I have to migrate a program from UNIX to Windows. The program is about getting data from serial port. In original UNIX machine that is receiving it, it reads as:

char   my_buffer_a[200];

memset(my_buffer_a, '\0', sizeof(my_buffer_a));

if (fgets(my_buffer_a, sizeof(my_buffer_a), file_p))
{
    n = sscanf("%d\t%d\t...%d\n0x0A", 
               my_record.field1, my_record.field2, ...)
    ....
}

I know that fgets() will read until a EOF or a newline character. That means in my_buffer_a, I would expect the '\n' at the end. Yet to my suprise, there is also 0x0A! (Does that mean TWO newline characters?) What is going on here?

Another thing I worry is in the definition of newline character in Unix and Windows. They are not the same in Unix and in Windows. I mean after I convert, when I do sscanf, I will have to do sscanf("%d\t%d\t...%d\r\n (or sscanf(%d\t%d\t...%d\r0x0D\n0x0A while keeping that wierd logic)?


Solution

  • A newline in a scanf format string does NOT specifically look for a newline in the input -- it just skips whitespace (any whitespace).
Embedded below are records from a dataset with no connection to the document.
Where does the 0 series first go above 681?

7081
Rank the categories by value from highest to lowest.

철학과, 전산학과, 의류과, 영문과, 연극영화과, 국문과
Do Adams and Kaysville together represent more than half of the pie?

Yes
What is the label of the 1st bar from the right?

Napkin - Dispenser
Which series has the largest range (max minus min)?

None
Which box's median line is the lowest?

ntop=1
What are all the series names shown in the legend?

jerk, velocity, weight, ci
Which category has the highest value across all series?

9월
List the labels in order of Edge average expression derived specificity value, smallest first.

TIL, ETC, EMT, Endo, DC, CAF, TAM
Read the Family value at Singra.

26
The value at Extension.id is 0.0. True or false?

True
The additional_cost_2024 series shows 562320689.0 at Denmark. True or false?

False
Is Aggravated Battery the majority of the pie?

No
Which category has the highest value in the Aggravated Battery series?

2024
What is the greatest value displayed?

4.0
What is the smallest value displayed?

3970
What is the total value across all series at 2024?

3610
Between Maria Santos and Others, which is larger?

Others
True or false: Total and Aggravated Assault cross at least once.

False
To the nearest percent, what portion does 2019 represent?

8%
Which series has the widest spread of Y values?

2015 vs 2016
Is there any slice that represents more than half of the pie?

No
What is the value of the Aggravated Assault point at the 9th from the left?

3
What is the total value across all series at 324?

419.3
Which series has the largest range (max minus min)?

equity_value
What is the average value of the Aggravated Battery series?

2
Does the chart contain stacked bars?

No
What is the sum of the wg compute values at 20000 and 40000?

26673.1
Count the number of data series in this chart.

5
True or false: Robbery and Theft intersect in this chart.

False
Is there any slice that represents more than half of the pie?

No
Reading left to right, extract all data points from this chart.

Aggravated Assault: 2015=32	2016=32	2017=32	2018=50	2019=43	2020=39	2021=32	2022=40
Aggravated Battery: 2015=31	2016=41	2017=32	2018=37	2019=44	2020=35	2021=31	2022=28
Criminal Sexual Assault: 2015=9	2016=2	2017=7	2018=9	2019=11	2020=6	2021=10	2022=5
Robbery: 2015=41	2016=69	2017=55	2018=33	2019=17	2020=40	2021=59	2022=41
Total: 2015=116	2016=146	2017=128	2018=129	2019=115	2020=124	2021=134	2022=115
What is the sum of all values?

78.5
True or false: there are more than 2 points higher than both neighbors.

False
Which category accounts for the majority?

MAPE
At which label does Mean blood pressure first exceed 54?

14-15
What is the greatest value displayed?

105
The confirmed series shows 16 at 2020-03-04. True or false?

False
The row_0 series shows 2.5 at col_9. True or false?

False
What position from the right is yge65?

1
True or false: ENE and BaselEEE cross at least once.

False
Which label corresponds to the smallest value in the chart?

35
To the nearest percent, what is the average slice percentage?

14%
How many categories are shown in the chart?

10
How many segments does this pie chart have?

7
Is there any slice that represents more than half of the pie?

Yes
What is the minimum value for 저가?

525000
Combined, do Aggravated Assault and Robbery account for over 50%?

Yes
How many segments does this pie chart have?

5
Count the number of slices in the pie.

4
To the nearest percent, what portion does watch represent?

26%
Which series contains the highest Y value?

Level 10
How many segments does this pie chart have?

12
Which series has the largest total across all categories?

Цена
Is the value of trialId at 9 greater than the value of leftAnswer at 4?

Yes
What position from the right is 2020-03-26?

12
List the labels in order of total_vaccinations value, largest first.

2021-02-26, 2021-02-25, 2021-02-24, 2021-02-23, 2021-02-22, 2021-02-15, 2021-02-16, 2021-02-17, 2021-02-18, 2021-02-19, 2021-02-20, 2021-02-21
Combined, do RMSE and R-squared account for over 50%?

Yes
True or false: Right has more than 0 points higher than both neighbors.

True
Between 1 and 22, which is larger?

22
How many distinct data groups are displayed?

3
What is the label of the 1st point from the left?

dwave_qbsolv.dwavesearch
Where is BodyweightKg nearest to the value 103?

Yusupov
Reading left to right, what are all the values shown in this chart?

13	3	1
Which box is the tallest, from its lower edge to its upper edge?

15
The same for tab characters. In addition, most scanf format specifiers (everything except %c and %[) skip whitespace. So in general:

    • you should never use \t, \r or \n in a format string (except within %[..]), as it will just confuse people. Use a space instead, which does the same thing

    • you should avoid using redundant spaces in the format string, because they don't anything and will just confuse people.

    So with the above, your sscanf call becomes:

    sscanf("%d%d ...%d 0x0A",
    

    Making it clear that this reads two numbers, followed by three periods, followed by another number, and finally the string 0x0A (4 characters). There may be any whitespace between any of those 6 things (or not), and it will be ignored.

    As far as windows vs Unix is concerned, with Windows, there will be extra carriage return (\r) characters at the end of lines. But these are just whitespace, and so will be skipped by scanf just like any other whitespace. So you can just ignore them.